The key to fresh cooking is keeping some staples on hand, picking up a few fresh things, and a PLAN. We tend to keep lots of onions, garlic, carrots and celery (the basis of many good recipes) on hand along with lots of dried herbs and spices and funky ethnic condiments. We also try to have eggs, milk, butter (never margarine), flour and sugar at all times. Then I fill in on my weekend grocery shopping with a few proteins from the meat/seafood department and fresh produce based on whatever is on sale. If you take 20 minutes on Saturday or Sunday and make a plan of what you will eat each night, you won’t end up staring aimlessly into the fridge before giving up and making eggs and toast (not that I’ve EVER done that, of course). I usually try to build in a night that I will use something leftover from earlier in the week so that I have an easy night if things get too hectic.
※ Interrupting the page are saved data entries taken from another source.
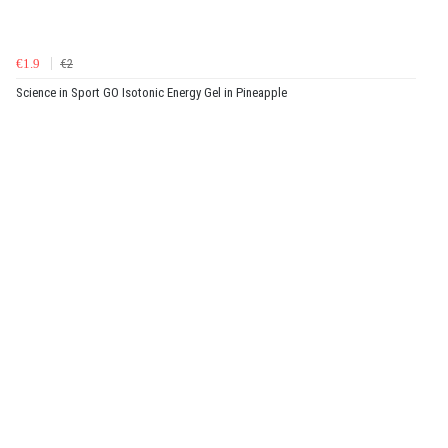
€1.9
€2
Science in Sport GO Isotonic Energy Gel in Pineapple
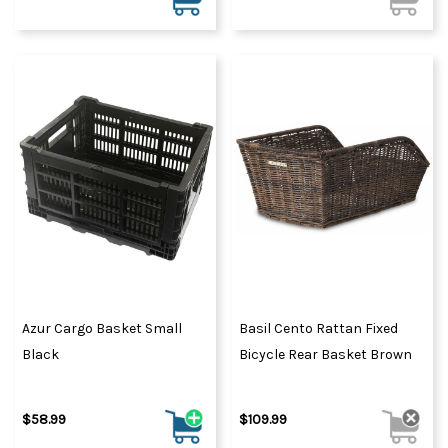
Azur Cargo Basket Small
Basil Cento Rattan Fixed
Black
Bicycle Rear Basket Brown
$58.99
$109.99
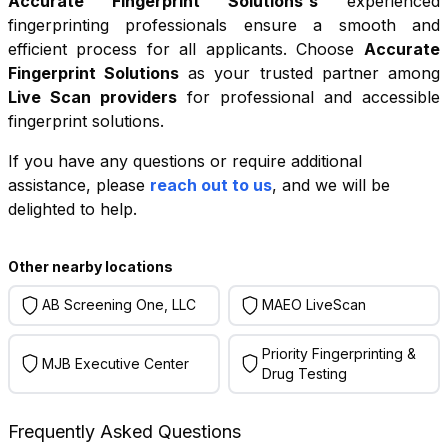
Accurate Fingerprint Solutions
's
experienced
fingerprinting professionals ensure a smooth and
efficient process for all applicants. Choose
Accurate
Fingerprint Solutions
as your trusted partner among
Live Scan providers
for professional and accessible
fingerprint solutions.
If you have any questions or require additional
+
assistance, please
reach out to us
, and we will be
−
delighted to help.
Leaflet
|
©
OpenStreetMap
contributors
Other nearby locations
AB Screening One, LLC
MAEO LiveScan
Priority Fingerprinting &
MJB Executive Center
Drug Testing
Frequently Asked Questions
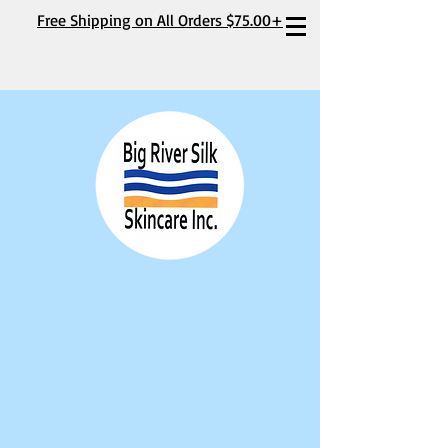
Free Shipping on All Orders $75.00+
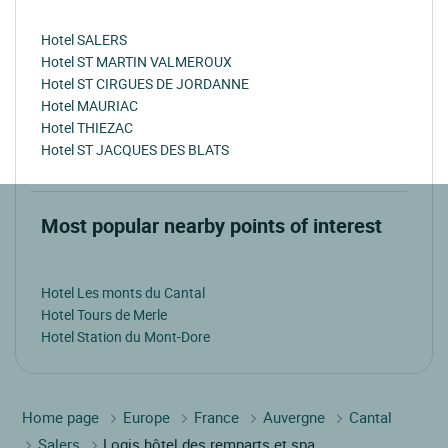
Hotel SALERS
Hotel ST MARTIN VALMEROUX
Hotel ST CIRGUES DE JORDANNE
Hotel MAURIAC
Hotel THIEZAC
Hotel ST JACQUES DES BLATS
Most popular nearby points of interest
Hotel Les monts du Cantal
Hotel Tours de Merle
Hotel Station du Mont-Dore
Home page
Europe
France
Auvergne
Cantal
Salers
Logis hôtel des remparts et spa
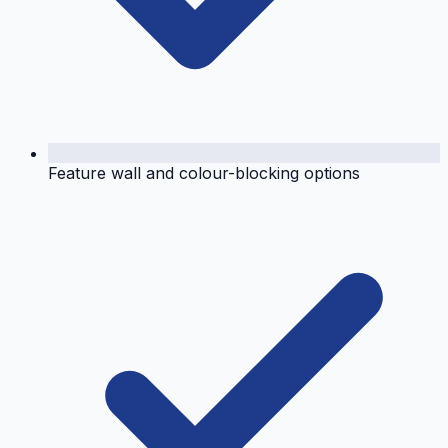
Feature wall and colour-blocking options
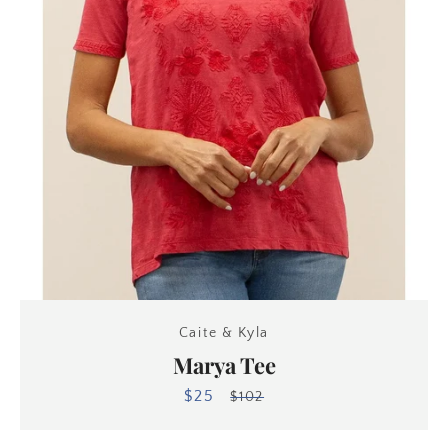
Caite & Kyla
Marya Tee
$25
Sale
Regular
$102
price
price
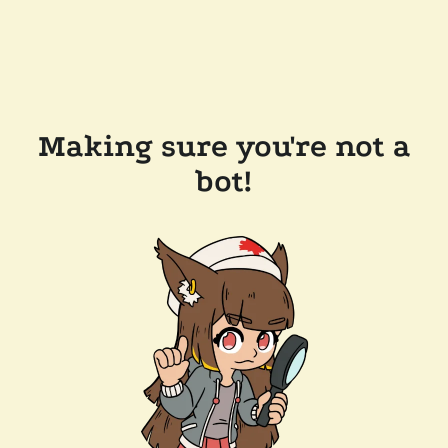
Making sure you're not a
bot!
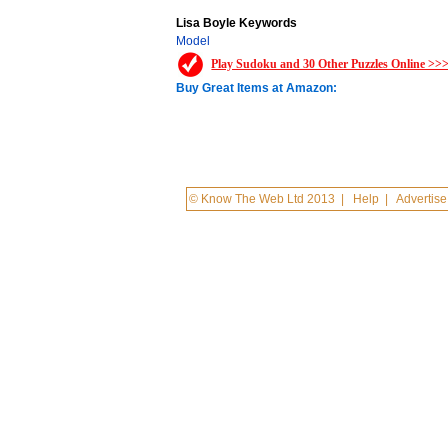
Lisa Boyle Keywords
Model
Play Sudoku and 30 Other Puzzles Online >>
Buy Great Items at Amazon:
© Know The Web Ltd 2013
|
Help
|
Advertise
When you have one of those crazy homework and extracurricular nights on tap, I know that it’s easy to fall down the fast food rabbit hole. But with a little prep in the morning, you can have an amazing meal in the evening without a lot of effort. Spend a few minutes heating up a couple of sides (or pull out the tortillas) and you’ll have a satisfying home cooked meal when the dust settles from the chaos. That’s right, we do a lot of slow cooker meals on busy nights and I’m not talking about your mama’s pot roast (although I’m sure it was delicious). You can make a big pot of carnitas, a fabulous barbecued brisket, or a big pot of chili without killing yourself. And how nice to come home to those delicious smells and know you just have to dish it out and eat.
I know that, for a lot of you, cooking is a chore. And it can be. But I find it therapeutic to come home and take a few very basic ingredients and create something memorable and nourishing. I love to take an afternoon, an hour, or even fifteen minutes to show my family how much I love them. To me it’s a creative outlet. When there is a celebration or a sad event, there’s not a lot I can do for people, but I can always feed them. I always say that I love people with food. You may not ever grow to love cooking, but maybe I can help you hate it less and give you a few ideas that will help you to feed your family a wholesome and delicious meal.I hope to share with you how I’m muddling through this crazy life of mine. I’ll try to introduce you to new ways of doing things, share my recipes and inspirations with you and hopefully help you to become a great home cook!